As a condo lawyer, I’m not often asked what keeps me up at night but if I were, I’d have a list. A tidy, alphabetized list of recurring legal nightmares that arrive, uninvited, in my inbox – often on a Friday at 4:59 p.m. – and occasionally in my dreams.
If only the notion of “quiet enjoyment” applied to my sleep!
1. The Post-Renovation Revelation
“Just letting you know an owner removed a load-bearing wall over the weekend. Should we be concerned?”
Yes. If your definition of “concerned” includes liability exposure, insurance nightmares, and the possibility of an unplanned open concept building collapse.
2. The AGM Free-for-All
Annual General Meetings are meant to be routine – approval of the minutes, appointment of the auditor, a year-in-review update from the board, and the election of directors.
Instead, they sometimes descend into utter chaos fueled by last-minute floor nominations, proxy mayhem, missing quorum by one unit, and someone attempting to amend the agenda to discuss their laundry list of unit-specific issues.
It’s democracy. Just louder and far less efficient.
3. Legacy Documents That Time Forgot
When a board asks us to review their governing documents, there’s a pause because we know what’s coming.
Declarations, Bylaws and Rules drafted in the 80s, referencing the Condominium Act 1978, with clauses that treat email like experimental technology.
They’re not documents. They’re archaeological artifacts.
4. The Reserve Fund Expenditure
The phone call asking if the corporation can pay for this years’ AGM refreshments from the reserve fund.
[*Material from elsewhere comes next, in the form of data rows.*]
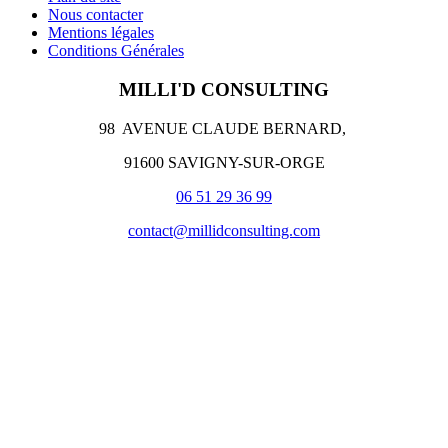
Nous contacter
Mentions légales
Conditions Générales
MILLI'D CONSULTING
98 AVENUE CLAUDE BERNARD,
91600 SAVIGNY-SUR-ORGE
06 51 29 36 99
contact@millidconsulting.com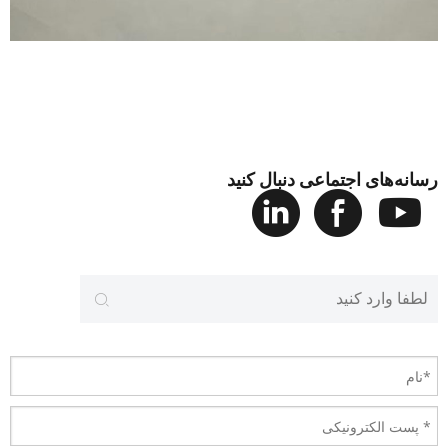
رسانه‌های اجتماعی دنبال کنید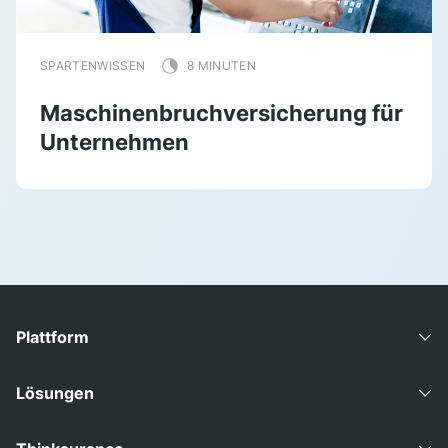
SPARTENWISSEN
8 MINUTEN
Maschinenbruchversicherung für
Unternehmen
Plattform
Advisory Suite
Lösungen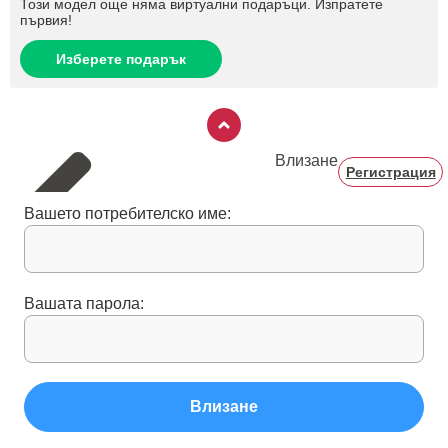
Този модел още няма виртуални подаръци. Изпратете
първия!
Изберете подарък
Влизане
Регистрация
Вашето потребителско име:
Вашата парола:
Влизане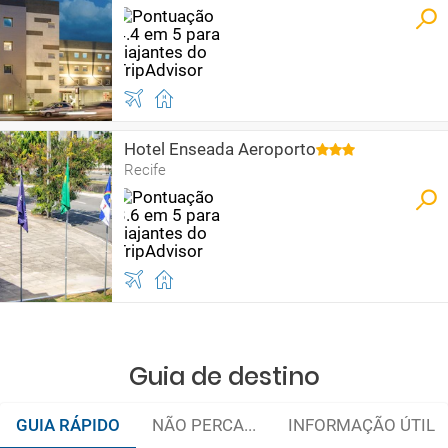
Hotel Enseada Aeroporto
Recife
Guia de destino
GUIA RÁPIDO
NÃO PERCA...
INFORMAÇÃO ÚTIL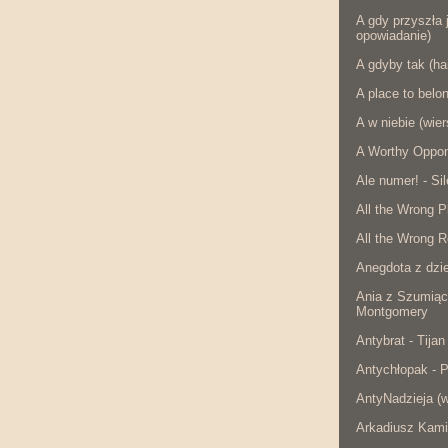
A gdy przyszła j
opowiadanie)
A gdyby tak (ha
A place to belo
A w niebie (wier
A Worthy Oppon
Ale numer! - Si
All the Wrong P
All the Wrong R
Anegdota z dzie
Ania z Szumiąc
Montgomery
Antybrat - Tijan
Antychłopak - 
AntyNadzieja (w
Arkadiusz Kami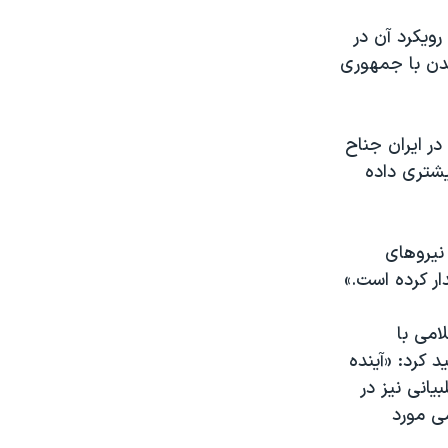
ویکرد آن در
مدن با جمهوری
در ایران جناح
یشتری داده
نیروهای
ار کرده است.»
امی با
د کرد: «آینده
یانی نیز در
می مورد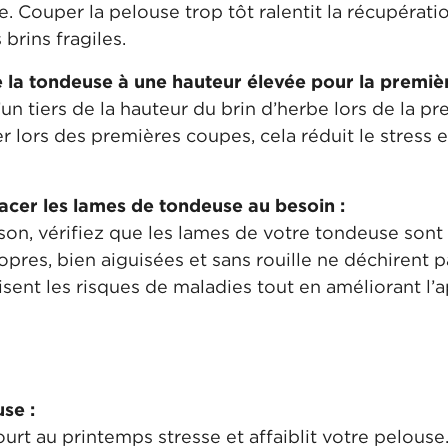
e. Couper la pelouse trop tôt ralentit la récupérati
rins fragiles.
e la tondeuse à une hauteur élevée pour la premiè
’un tiers de la hauteur du brin d’herbe lors de la p
ier lors des premières coupes, cela réduit le stress
acer les lames de tondeuse au besoin :
ison, vérifiez que les lames de votre tondeuse sont
pres, bien aiguisées et sans rouille ne déchirent p
sent les risques de maladies tout en améliorant l’
se :
rt au printemps stresse et affaiblit votre pelouse.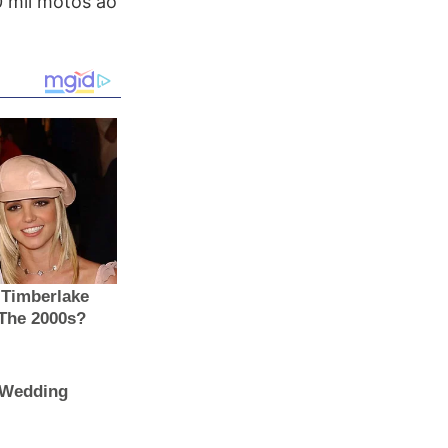
0 mil motos ao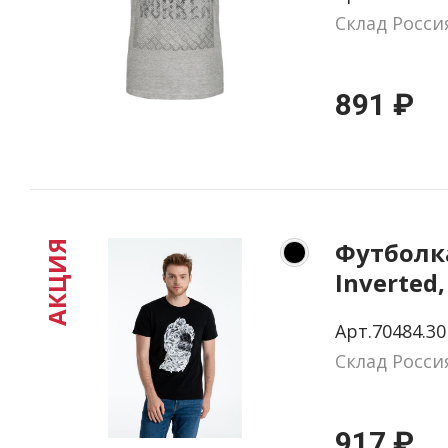
Склад Росси
891 ₽
Футболка
АКЦИЯ
Inverted,
размер S
Арт.70484.30
Склад Росси
917 ₽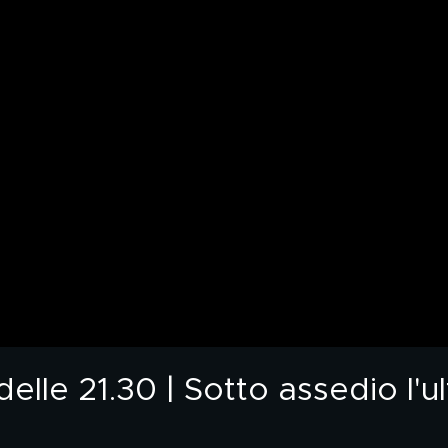
lle 21.30 | Sotto assedio l'u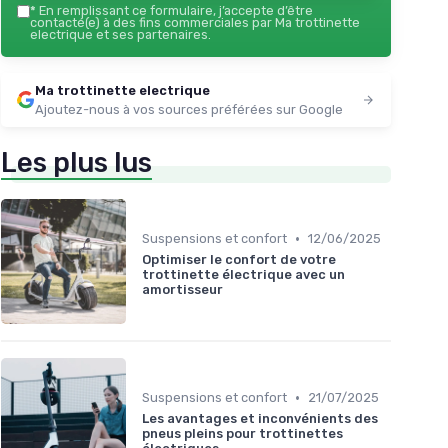
*
En remplissant ce formulaire, j’accepte d’être
contacté(e) à des fins commerciales par Ma trottinette
electrique et ses partenaires.
Ma trottinette electrique
Ajoutez-nous à vos sources préférées sur Google
Les plus lus
•
Suspensions et confort
12/06/2025
Optimiser le confort de votre
trottinette électrique avec un
amortisseur
•
Suspensions et confort
21/07/2025
Les avantages et inconvénients des
pneus pleins pour trottinettes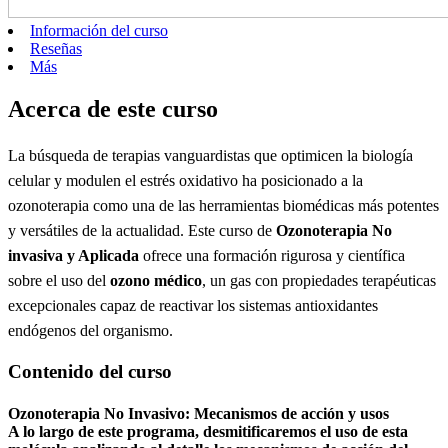
Información del curso
Reseñas
Más
Acerca de este curso
La búsqueda de terapias vanguardistas que optimicen la biología
celular y modulen el estrés oxidativo ha posicionado a la
ozonoterapia como una de las herramientas biomédicas más potentes
y versátiles de la actualidad. Este curso de
Ozonoterapia No
invasiva y Aplicada
ofrece una formación rigurosa y científica
sobre el uso del
ozono médico
, un gas con propiedades terapéuticas
excepcionales capaz de reactivar los sistemas antioxidantes
endógenos del organismo.
Contenido del curso
Ozonoterapia No Invasivo: Mecanismos de acción y usos
A lo largo de este programa, desmitificaremos el uso de esta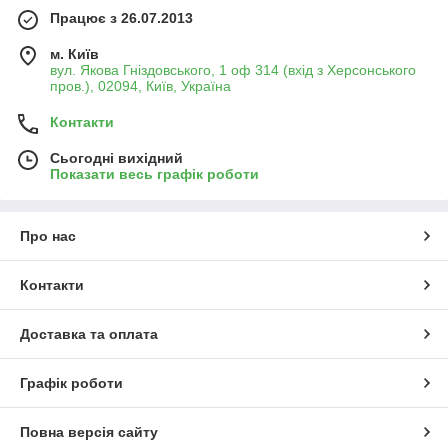
Працює з 26.07.2013
м. Київ
вул. Якова Гніздовського, 1 оф 314 (вхід з Херсонського
пров.), 02094, Київ, Україна
Контакти
Сьогодні вихідний
Показати весь графік роботи
Про нас
Контакти
Доставка та оплата
Графік роботи
Повна версія сайту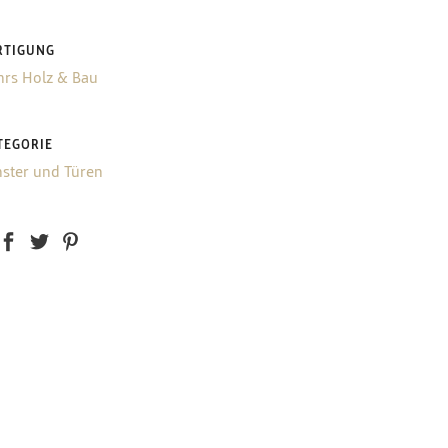
RTIGUNG
hrs Holz & Bau
TEGORIE
nster und Türen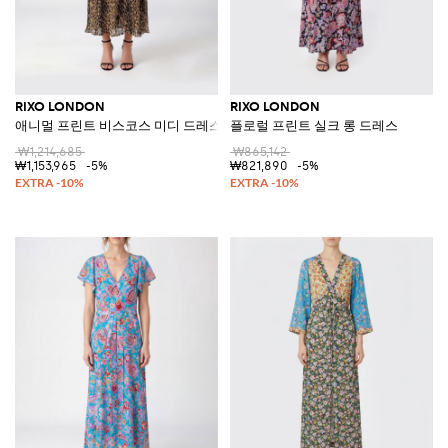
RIXO LONDON
RIXO LONDON
애니멀 프린트 비스코스 미디 드레스
플로럴 프린트 실크 롱 드레스
₩1,214,685
₩865,142
₩1,153,965
-5%
₩821,890
-5%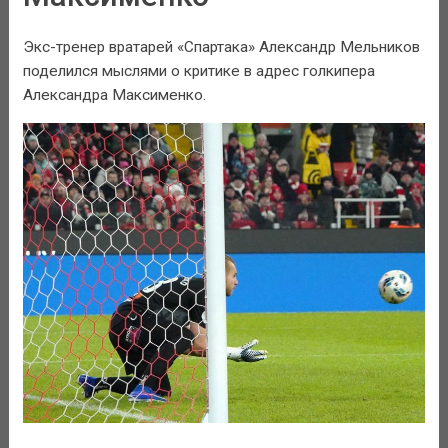
Экс-тренер вратарей «Спартака» Александр Мельников
поделился мыслями о критике в адрес голкипера
Александра Максименко.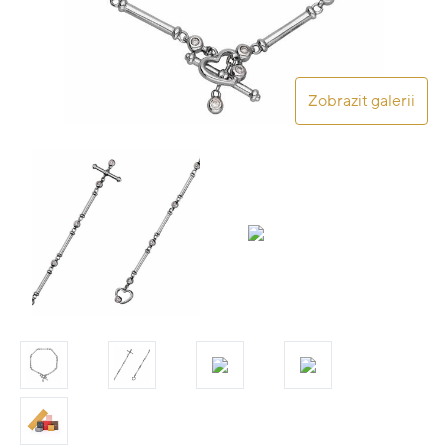
Zobrazit galerii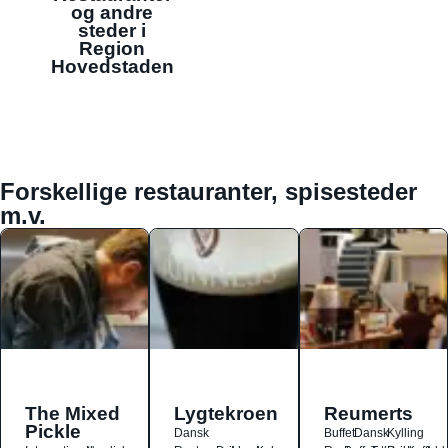
og andre
steder i
Region
Hovedstaden
Forskellige restauranter, spisesteder
m.v.
The Mixed
Lygtekroen
Reumerts
Pickle
Dansk
Buffet
Dansk
Kylling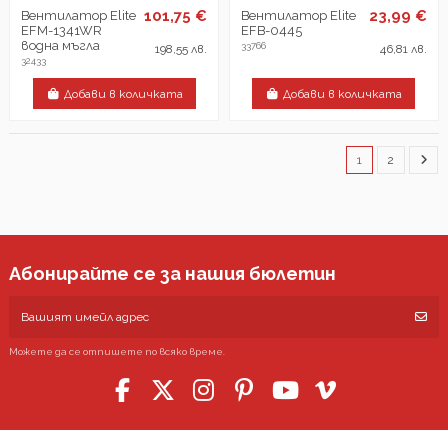
101,75 €
23,99 €
Вентилатор Elite
Вентилатор Elite
EFM-1341WR
EFB-0445
водна мъгла
33766
198,55 лв.
46,81 лв.
32433
Добави в количката
Добави в количката
1
2
Абонирайте се за нашия бюлетин
Можете да се отпишете по всяко време.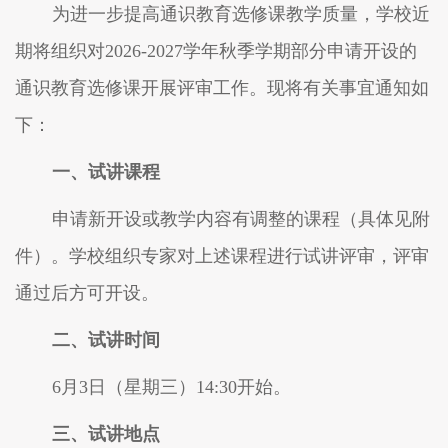
为进一步提高通识教育选修课教学质量，学校
近
期将
组织对
202
6
-202
7
学年
秋
季
学期
部分申请开设的
通识教育选修课开展
评审
工作。现将有关事宜通知如
下：
一、试讲课程
申请新开设
或教学内容有调整
的
课程（具体见附
件）
。
学校组织专家
对上述课程进行试讲评审
，
评审
通过
后
方可
开
设。
二、试讲时间
6
月
3
日（星期
三
）
14:
3
0
开始。
三、试讲地点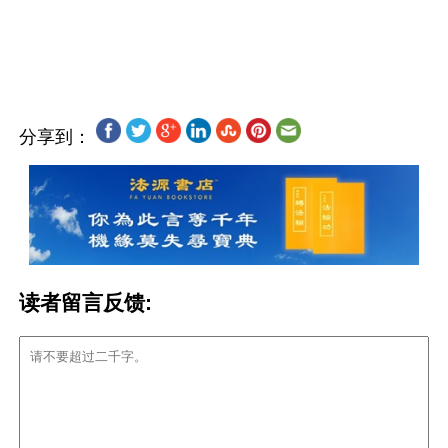
分享到：
读者留言反馈:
Followed up with “we already did”.
Refreshments may make a major difference in the AGM’s atmosphere but they cannot repair or replace some problematic owners!
5. The “Quick Question” That Isn’t
The email begins innocently: “Quick question, can we charge back the cost of the hallway carpet cleaning to the owner whose ex-girlfriend’s guest’s dog had an accident 18 months ago?”
The answer to the reoccurring question “can we charge this back” depends on facts, documents, and a close reading of your indemnity clauses. But the real answer? There’s no such thing as a “quick question” in condo law.
These aren’t complaints. Well maybe lightly disguised ones. But mostly, they’re the reason we exist: to guide boards and managers through the messier realities of shared ownership, competing rights, and governing rules written before Wi-Fi existed.
And if we occasionally wake up wondering whether that standard unit by-law got registered -well, that’s just part of the job.